There are thousands of products available on each of these sites, spread across hundreds of sub-categories, grouped into numerous categories. Targeting the audience, who are also varied for each of these categories, is where the time and effort are put, and in turn, cost.

The fact of the matter is that customers don’t really care how many products a site has, or how many products are within each category. All they want is a place where they can find the one thing that they are looking for.

That’s where new players like DailyObjects, which only sell mobile or laptop covers are gaining a lot of traction. Amazon, Flipkart, and all other major players sell gifting items, but GiftingNation, an eCommerce platform that focuses on only gift items is gaining popularity since they master this specific category and tailor product listings to individual preferences. There are many other portals that are specializing in a single field, Lenskart and Voonik to name a few who are also capitalizing on this.

Since these folks are into a niche category, targeting the user is rather simpler, and thus their customer acquisition cost is drastically reduced.

Behind the scenes

Let us take a closer look at what exactly comprises the eCommerce business; Front-end Interface, Back-end Technology, Seller Marketplace and Logistics are the main components. Big eCommerce players like Amazon and Flipkart have mastered the art of putting efficient logistics and a sized seller marketplace.

However, a good chunk of time, effort and money is put into developing and maintaining the front-end interface, which includes both the desktop and mobile version.

They agree that technology is their core strength and if they want to turn their losses into profits then it is their strength that they will have to play.

Open the floodgates, harvest the benefits

Imagine a scenario where the most painstaking element is taken up by someone else — Maintaining the front end and Acquiring customers.

Take for instance, someone wants to open an online store for perfumes.
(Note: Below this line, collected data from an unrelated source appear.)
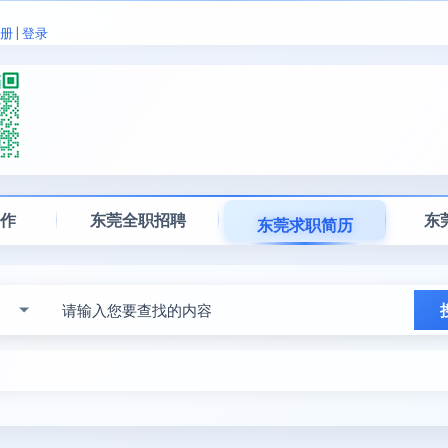
册
|
登录
工作
东莞全职招聘
东
东莞求职简历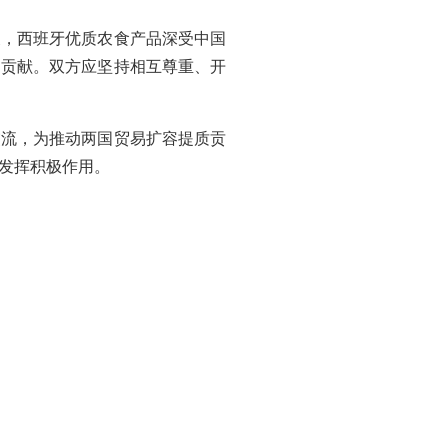
展，西班牙优质农食产品深受中国
出贡献。双方应坚持相互尊重、开
交流，为推动两国贸易扩容提质贡
发挥积极作用。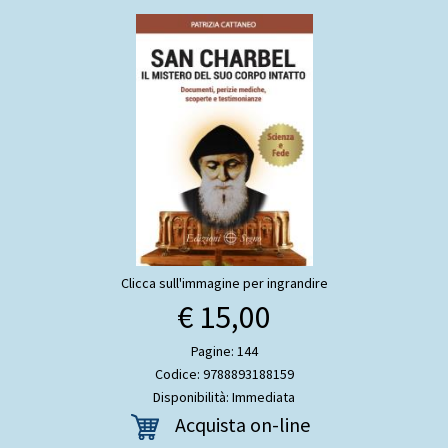
Clicca sull'immagine per ingrandire
€ 15,00
Pagine: 144
Codice: 9788893188159
Disponibilità: Immediata
Acquista on-line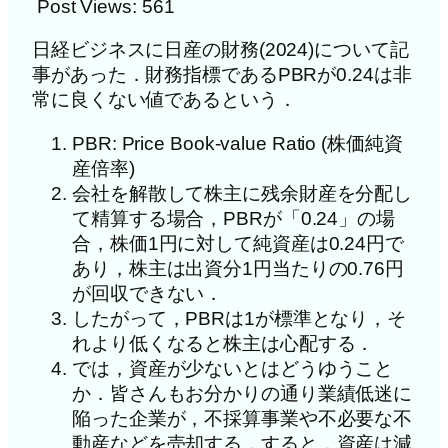
Post Views:
561
日経ビジネスに日産の財務(2024)について記
事があった．財務指標であるPBRが0.24は非
常に良くない値であるという．
PBR: Price Book-value Ratio (株価純資
産倍率)
会社を解散して株主に残余財産を分配し
て精算する場合，PBRが「0.24」の場
合，株価1円に対して純資産は0.24円で
あり，株主は出資分1円当たりの0.76円
が回収できない．
したがって，PBRは1が標準となり，そ
れより低くなると株主は心配する．
では，資産が少ないとはどうゆうこと
か．皆さんもお分かりの通り業績低迷に
陥った企業が，不採算事業や不必要な不
動産などを売却する．すると，資産は減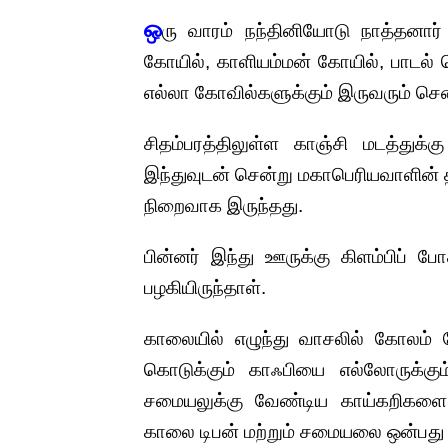
ஒ
ரு வாரம் நந்தினியோடு நாத்தனார்
கோயில், காளியம்மன் கோயில், பாடல் 
எல்லா கோவில்களுக்கும் இருவரும் சென
சிதம்பரத்திலுள்ள காஞ்சி மடத்துக்க
இந்துவுடன் சென்று மகாபெரியவாளின் த
நிறைவாக இருந்தது.
பின்னர் இந்து ஊருக்கு கிளம்பிப் ப
பழகியிருந்தாள்.
காலையில் எழுந்து வாசலில் கோலம் போ
கொடுக்கும் காஃபியை எல்லோருக்கும
சமையலுக்கு வேண்டிய காய்கறிகளை 
காலை டிபன் மற்றும் சமையலை ஒன்பது ம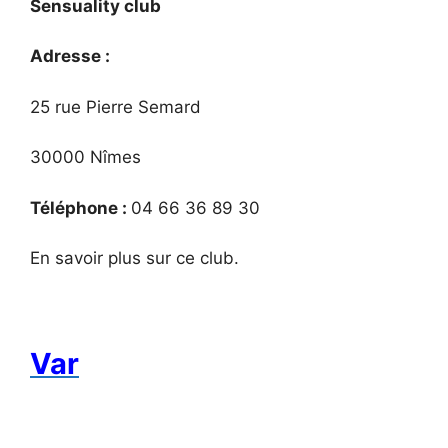
Sensuality club
Adresse :
25 rue Pierre Semard
30000 Nîmes
Téléphone :
04 66 36 89 30
En savoir plus sur ce club.
Var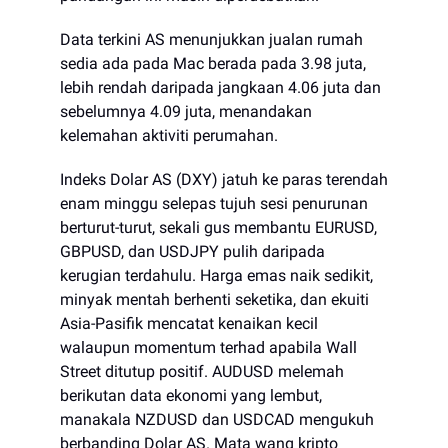
Data terkini AS menunjukkan jualan rumah
sedia ada pada Mac berada pada 3.98 juta,
lebih rendah daripada jangkaan 4.06 juta dan
sebelumnya 4.09 juta, menandakan
kelemahan aktiviti perumahan.
Indeks Dolar AS (DXY) jatuh ke paras terendah
enam minggu selepas tujuh sesi penurunan
berturut-turut, sekali gus membantu EURUSD,
GBPUSD, dan USDJPY pulih daripada
kerugian terdahulu. Harga emas naik sedikit,
minyak mentah berhenti seketika, dan ekuiti
Asia-Pasifik mencatat kenaikan kecil
walaupun momentum terhad apabila Wall
Street ditutup positif. AUDUSD melemah
berikutan data ekonomi yang lembut,
manakala NZDUSD dan USDCAD mengukuh
berbanding Dolar AS. Mata wang kripto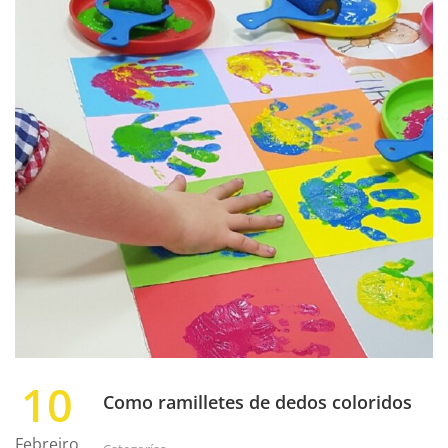
10
Como ramilletes de dedos coloridos
Febreiro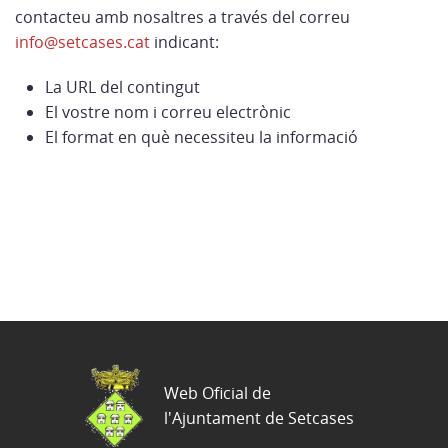
contacteu amb nosaltres a través del correu
info@setcases.cat
indicant:
La URL del contingut
El vostre nom i correu electrònic
El format en què necessiteu la informació
Web Oficial de
l'Ajuntament de Setcases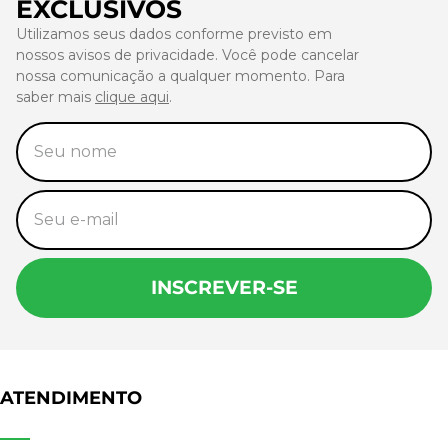
EXCLUSIVOS
Utilizamos seus dados conforme previsto em
nossos avisos de privacidade. Você pode cancelar
nossa comunicação a qualquer momento. Para
saber mais
clique aqui
.
INSCREVER-SE
ATENDIMENTO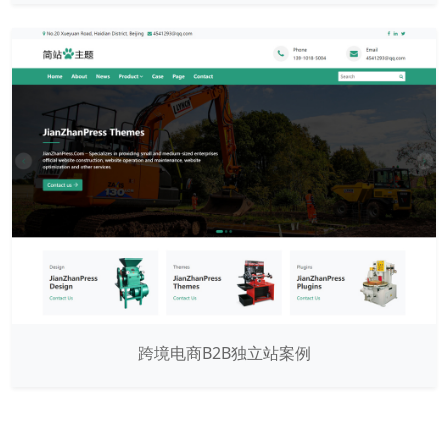
跨境电商B2B独立站案例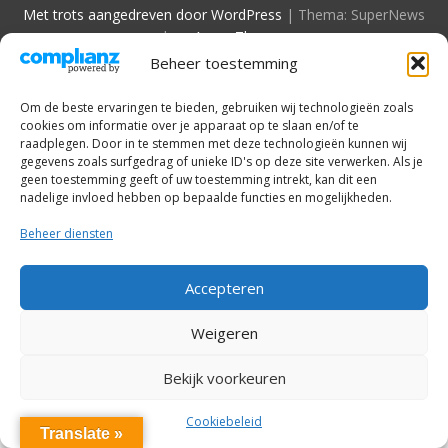
Met trots aangedreven door WordPress
|
Thema: SuperNews
door
Acme Themes
Beheer toestemming
Om de beste ervaringen te bieden, gebruiken wij technologieën zoals
cookies om informatie over je apparaat op te slaan en/of te
raadplegen. Door in te stemmen met deze technologieën kunnen wij
gegevens zoals surfgedrag of unieke ID's op deze site verwerken. Als je
geen toestemming geeft of uw toestemming intrekt, kan dit een
nadelige invloed hebben op bepaalde functies en mogelijkheden.
Beheer diensten
Accepteren
Weigeren
Bekijk voorkeuren
Cookiebeleid
Translate »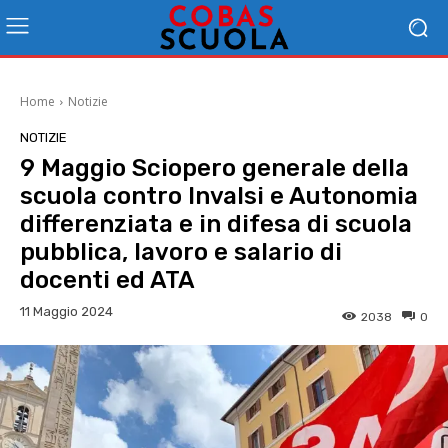
Home
Notizie
NOTIZIE
9 Maggio Sciopero generale della
scuola contro Invalsi e Autonomia
differenziata e in difesa di scuola
pubblica, lavoro e salario di
docenti ed ATA
11 Maggio 2024
2038
0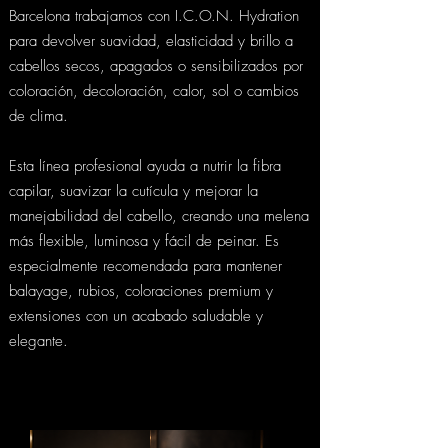
Barcelona trabajamos con I.C.O.N. Hydration
para devolver suavidad, elasticidad y brillo a
cabellos secos, apagados o sensibilizados por
coloración, decoloración, calor, sol o cambios
de clima.​
Esta línea profesional ayuda a nutrir la fibra
capilar, suavizar la cutícula y mejorar la
manejabilidad del cabello, creando una melena
más flexible, luminosa y fácil de peinar. Es
especialmente recomendada para mantener
balayage, rubios, coloraciones premium y
extensiones con un acabado saludable y
elegante.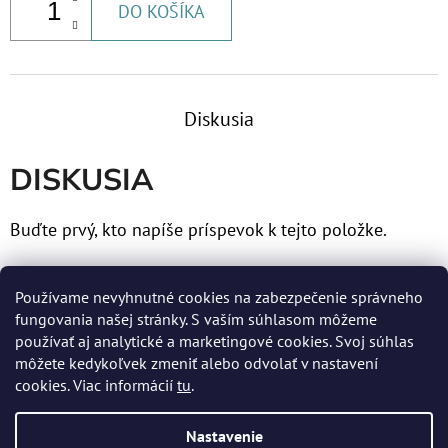
DO KOŠÍKA
€60,30
Diskusia
DISKUSIA
Buďte prvý, kto napíše príspevok k tejto položke.
Len registrovaní používatelia môžu pridávať príspevky.
Používame nevyhnutné cookies na zabezpečenie správneho
Prosím
prihláste sa
alebo sa
zaregistrujte
.
fungovania našej stránky. S vaším súhlasom môžeme
používať aj analytické a marketingové cookies. Svoj súhlas
môžete kedykoľvek zmeniť alebo odvolať v nastavení
cookies. Viac informácií
tu
.
Z
Nastavenie
Á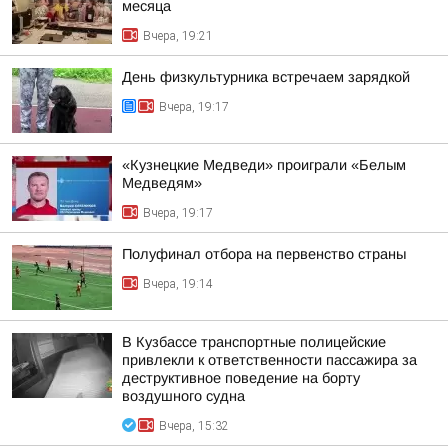
месяца
Вчера, 19:21
День физкультурника встречаем зарядкой
Вчера, 19:17
«Кузнецкие Медведи» проиграли «Белым
Медведям»
Вчера, 19:17
Полуфинал отбора на первенство страны
Вчера, 19:14
В Кузбассе транспортные полицейские
привлекли к ответственности пассажира за
деструктивное поведение на борту
воздушного судна
Вчера, 15:32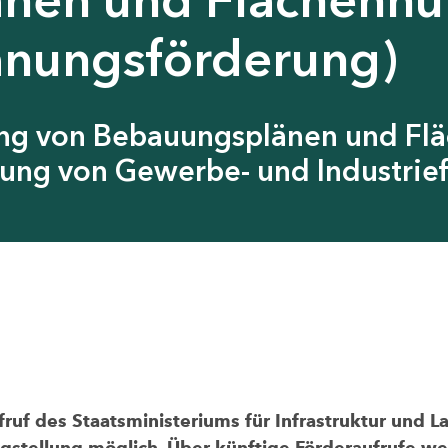
anungsförderung)
ung von Bebauungsplänen und Fl
ung von Gewerbe- und Industrief
uf des Staatsministeriums für Infrastruktur und L
agstellung möglich. Über künftige Förderaufrufe wer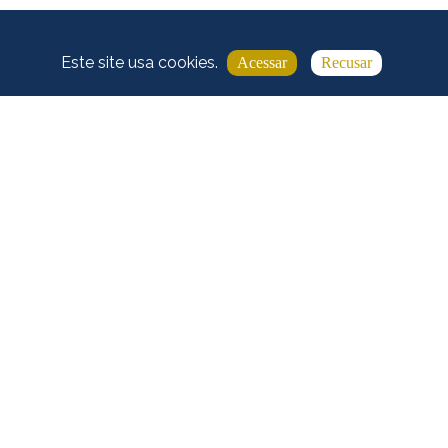
servados
Desenvolvido por Website Salvador
Este site usa cookies.
Acessar
Recusar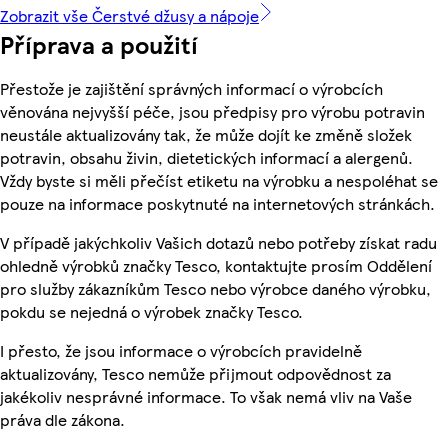
Zobrazit vše Čerstvé džusy a nápoje
Příprava a použití
Přestože je zajištění správných informací o výrobcích
věnována nejvyšší péče, jsou předpisy pro výrobu potravin
neustále aktualizovány tak, že může dojít ke změně složek
potravin, obsahu živin, dietetických informací a alergenů.
Vždy byste si měli přečíst etiketu na výrobku a nespoléhat se
pouze na informace poskytnuté na internetových stránkách.
V případě jakýchkoliv Vašich dotazů nebo potřeby získat radu
ohledně výrobků značky Tesco, kontaktujte prosím Oddělení
pro služby zákazníkům Tesco nebo výrobce daného výrobku,
pokdu se nejedná o výrobek značky Tesco.
I přesto, že jsou informace o výrobcích pravidelně
aktualizovány, Tesco nemůže přijmout odpovědnost za
jakékoliv nesprávné informace. To však nemá vliv na Vaše
práva dle zákona.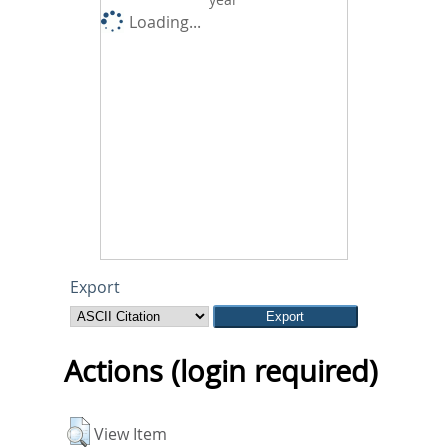
Loading...
Export
Actions (login required)
View Item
They can use Flipkart’s product listing API to get only the perfumes listed. They can do the same with any other online player who gives such an open API.

All they need now is to create a front end (mobile/desktop) to present this information and get their business going. Everything else, starting from inventory management, all the way up to delivering it to the customer’s doorstep is taken care of by the provider. The affiliate programs of these providers will ensure that they are adequately compensated for any purchase made through their application.

Let’s look at it from the provider’s angle now. Customer acquisition is no longer their headache. They do not require a front end either once many more smaller players cater to each of their categories. The Flipkarts and Amazons of the world can lean back and watch as they get more customers, in turn, more purchases, and in turn, more revenue with absolutely no acquisition expense.

All they need is an affiliate partnership with such entities, ensure that their product API is more real time and that the entire purchase journey happens seamlessly by probably opening up their Order API also, so that a user does not have to come to their site, even to make the payment. But yet, the money flows through them itself.

In the nutshell…

This will eliminate the customer acquisition cost for the big players, and they have to share only 12% margin on profits with small players, which is far lesser than their current customer acquisition spends. Plus, now they have to just deal with their already robust backend, their sized seller marketplace, and efficient delivery system. Hundreds of smaller players will be empowered to use those APIs to create thousands of stores.

This is a win-win situation for everyone, as smaller players don’t have to invest resources in creating a marketplace from scratch. Moreover, they don’t have to be worried about maintaining a warehouse and delivery system, which will be taken care by the big daddies.

Food for thought…

Japanese eCommerce heavyweight Rakuten is ready to set shop in India, followed by StoreKing, Kickstart, Tearbox. The competition is only going to heat up for the biggies, and therefore the smart move would be to diversify and look for new channels to generate revenues by enabling the smaller fishes to create new niche market opportunities.